** Given text **

•••••

Personally, Shepherd was worried about Medicare, and hoped reform would mean that Medicare would cover more things so she didn’t have to work full time selling jewelry at Wal-Mart. I work there for health care, she says. Last year, Shepherd and her husband paid $2500 out of pocket for medical care, in addition to the $230 per month for their Blue Cross Advantage policies. Their combined Social Security income is about $1600 per month, so health care eats a big chunk.

Our conversation returned to what particulars about reform she might be interested in. “Who could I really trust to tell me?” she asked. Should the media tell you more, I probed. “God no,” she replied. “It’s all sensationalism. You can’t believe what you hear.” She didn’t watch much TV, she said, although she made an exception for PBS and Dancing with the Stars.

James Kelly was a first-time patient at the clinic. At fifty-three, he’s beginning to have joint pain in his knees and shoulders. Most of his life he was an auto mechanic, but now, with the pain, he can’t crawl under cars any more. So Kelly sells cars at South County Motors in Ashland, where business has not been good. He hoped that, with the students back, sales might pick up. Kelly, who was missing some teeth, said he knew nothing about health reform. “I’ve been listening to talk radio but haven’t made any decisions about what they are saying,” he said.

Kelly has made a decision about health care, however: he knows he needs it, and went to the University of Missouri hospital. There, doctors treated him for back pain and sent him to the Family Health Center. He has no insurance. Kelly wanted to talk more, but a nurse called his name—at last it was his turn to see a doctor.

•••••

[Collection entries]
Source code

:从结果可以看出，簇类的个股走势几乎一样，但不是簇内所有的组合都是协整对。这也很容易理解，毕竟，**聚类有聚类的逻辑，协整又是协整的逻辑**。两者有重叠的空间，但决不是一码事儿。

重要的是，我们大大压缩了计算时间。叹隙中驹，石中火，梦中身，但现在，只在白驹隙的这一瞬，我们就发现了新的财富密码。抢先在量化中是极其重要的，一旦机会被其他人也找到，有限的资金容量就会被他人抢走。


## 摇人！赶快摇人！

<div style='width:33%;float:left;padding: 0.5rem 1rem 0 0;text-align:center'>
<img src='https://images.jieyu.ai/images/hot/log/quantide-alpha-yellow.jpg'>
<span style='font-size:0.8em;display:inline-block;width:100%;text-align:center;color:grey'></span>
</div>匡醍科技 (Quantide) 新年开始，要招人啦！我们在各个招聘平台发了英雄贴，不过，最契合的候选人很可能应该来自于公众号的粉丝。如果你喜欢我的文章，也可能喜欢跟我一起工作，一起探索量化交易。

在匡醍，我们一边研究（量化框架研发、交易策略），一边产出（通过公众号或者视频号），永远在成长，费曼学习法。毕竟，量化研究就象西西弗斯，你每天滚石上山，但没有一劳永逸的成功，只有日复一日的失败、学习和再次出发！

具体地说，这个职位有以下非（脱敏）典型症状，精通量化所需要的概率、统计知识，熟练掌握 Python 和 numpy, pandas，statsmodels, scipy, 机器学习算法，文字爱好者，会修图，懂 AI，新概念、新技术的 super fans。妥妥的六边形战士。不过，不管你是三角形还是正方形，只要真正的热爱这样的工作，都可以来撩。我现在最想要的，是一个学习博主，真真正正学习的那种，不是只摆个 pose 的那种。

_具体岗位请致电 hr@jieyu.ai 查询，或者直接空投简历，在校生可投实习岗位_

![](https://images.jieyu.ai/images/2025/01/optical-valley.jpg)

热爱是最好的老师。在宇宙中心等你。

•••••

** Task to complete **
Transcribe the passage of the text on health care from "Our conversation returned" through "with the Stars.", word for word.

** Written reply **
Our conversation returned to what particulars about reform she might be interested in. “Who could I really trust to tell me?” she asked. Should the media tell you more, I probed. “God no,” she replied. “It’s all sensationalism. You can’t believe what you hear.” She didn’t watch much TV, she said, although she made an exception for PBS and Dancing with the Stars.